Tara Parker-Pope has written a fascinating article showing that the way you argue with your spouse impacts your health—as much as if you smoked cigarettes! Check it out in The New York Times.

This topic interests me because we’ve often found that the way you argue—the way you handle crucial conversations—determines your success in a wide variety of business and personal settings. And now evidence is piling up that communication style also impacts your health.

In our book, Influencer: The Power to Change Anything, we devote an important chapter to vital behaviors. We describe vital behaviors as the two or three concrete actions that, if consistently practiced, will produce the change you’re after. In most areas there are two or three actions that either lead directly to the results you want, disrupt negative cycles of bad behavior, or pull a whole host of positive behaviors with them. If you can find these few vital behaviors and influence them, then change will follow.

The ability to effectively handle disagreements—to stay in constructive and caring dialogue instead of descending into cold silence or escalating into an angry outburst—may be the vital behavior of all vital behaviors. One of the directions we’ve taken in our research over the last few years has been to identify crucial moments—times when a crucial conversation can tip an organization toward either failure or success.

In healthcare we found seven crucial moments—situations that are simultaneously common, imperative, and difficult to discuss. The vital behavior in each of these crucial moments is to have a crucial conversation rather then allow the issue to remain undiscussible. Individuals who find themselves in one of these seven crucial moments, needs to speak up in an effective way. You can read about this research at www.silencekills.com

We’ve also studied organization-wide changes, such as mergers, corporate restructurings, major quality projects, re-engineering, and other enterprise-wide initiatives. Here we found five crucial moments that must go well. Again, each required a crucial conversation. You can read about this research at www.silencefails.com or read the published article in this summer’s MIT Sloan Management Review.

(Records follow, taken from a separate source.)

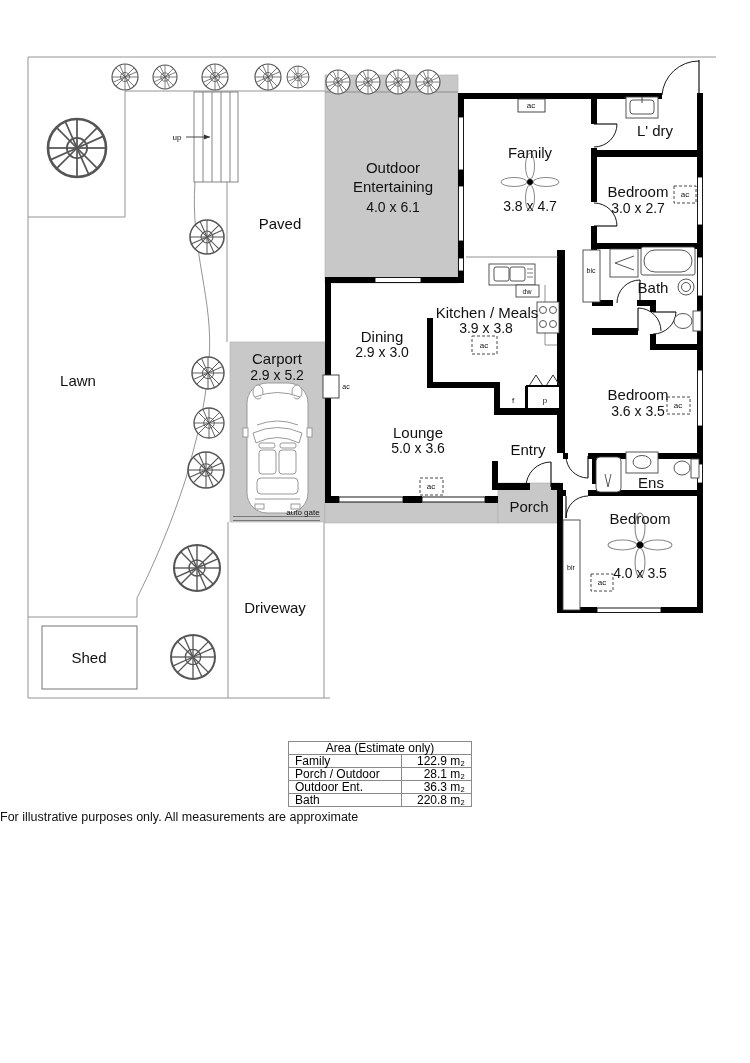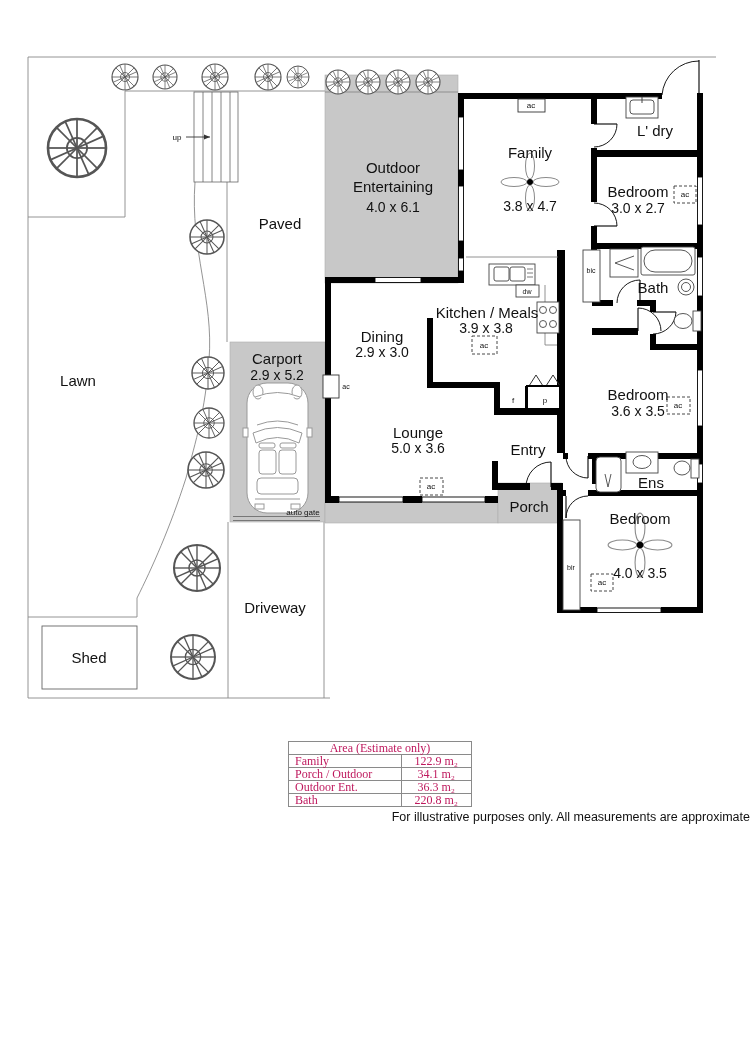--- a/index.html
+++ b/index.html
@@ -22,7 +22,7 @@
   .carline{stroke:#999;stroke-width:1;fill:#fff;}
   
   .area-table{position:absolute;left:288px;top:741px;width:184px;border-collapse:collapse;
-              font-size:12px;color:#be185d;font-family:Liberation Serif, serif;}
+              font-size:12px;color:#000000;}
   .area-table th,.area-table td{border:1px solid #8a8a8a;padding:0 6px;height:12px;
               font-weight:400;line-height:12px;}
   .area-table th{text-align:center;}

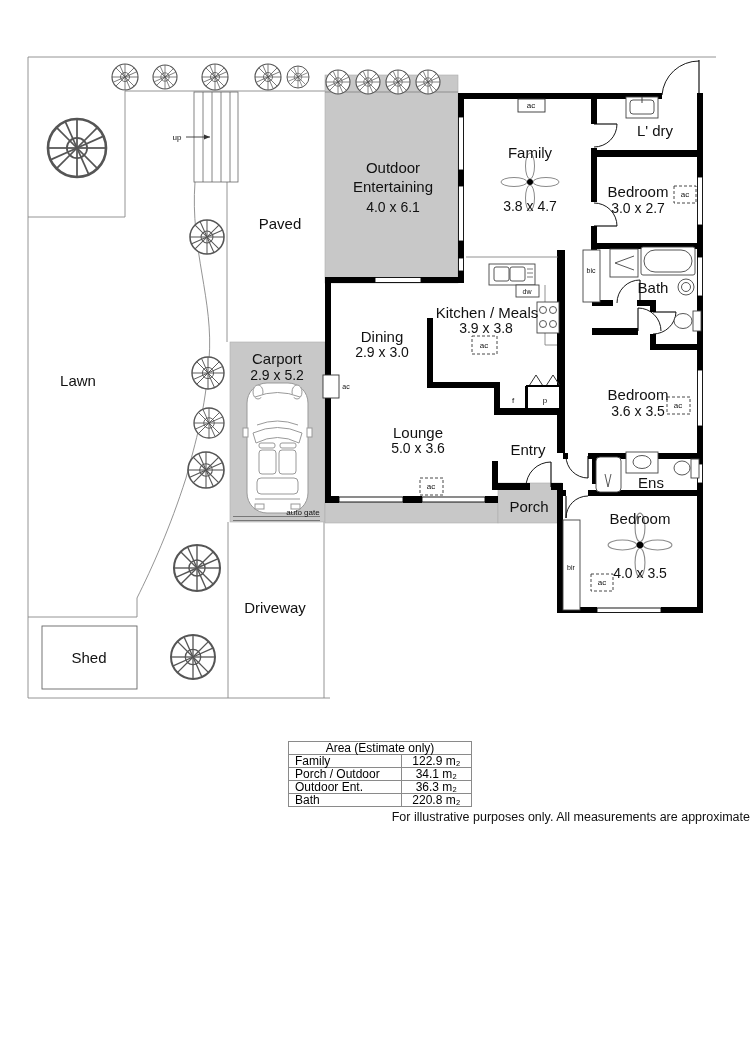--- a/index.html
+++ b/index.html
@@ -26,7 +26,7 @@
   .area-table th,.area-table td{border:1px solid #8a8a8a;padding:0 6px;height:12px;
               font-weight:400;line-height:12px;}
   .area-table th{text-align:center;}
-  .area-table td.val{text-align:center;}
+  .area-table td.val{text-align:right;}
   .disclaimer{position:absolute;left:0;top:810px;width:750px;text-align:right;
               font-size:12.5px;color:#111;}
 </style>

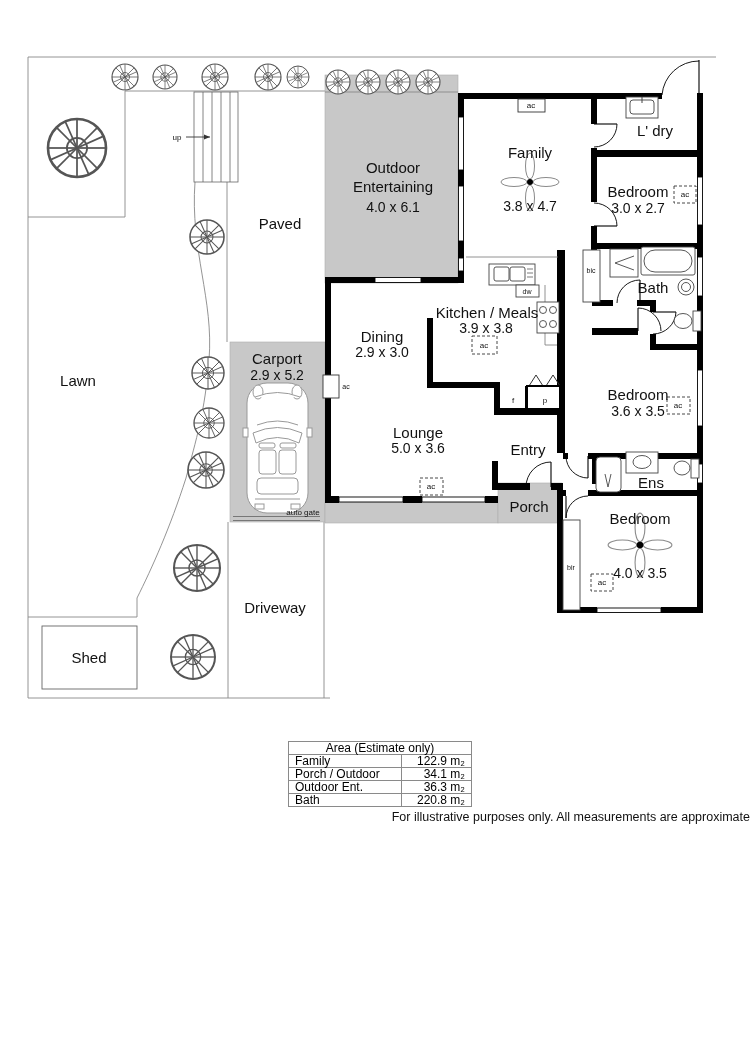--- a/index.html
+++ b/index.html
@@ -344,7 +344,7 @@
     </tr>
     <tr>
       <td>Porch / Outdoor</td>
-      <td class="val">34.1 m₂</td>
+      <td class="val">28.1 m₂</td>
     </tr>
     <tr>
       <td>Outdoor Ent.</td>

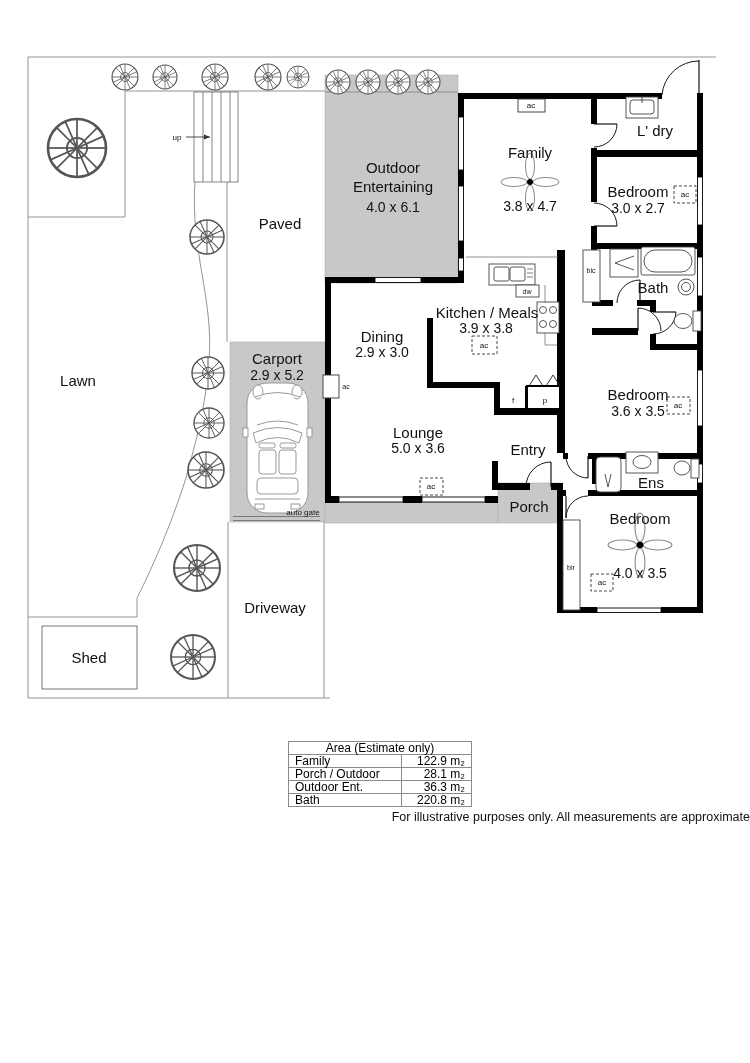--- a/index.html
+++ b/index.html
@@ -27,7 +27,7 @@
               font-weight:400;line-height:12px;}
   .area-table th{text-align:center;}
   .area-table td.val{text-align:right;}
-  .disclaimer{position:absolute;left:0;top:810px;width:750px;text-align:right;
+  .disclaimer{position:absolute;left:0;top:810px;width:750px;text-align:left;
               font-size:12.5px;color:#111;}
 </style>
 </head>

So now the evidence is growing that crucial conversations, when poorly handled, affect your health. It’s interesting that the impact on health wasn’t due to the problems a couple faces or whether they describe their marriage as "happy.” The health impacts were driven by the vital behavior: how well they handle specific disagreements. It would be interesting to see if we can identify the crucial moments—the five to seven kinds of disagreements—that have the greatest health impacts.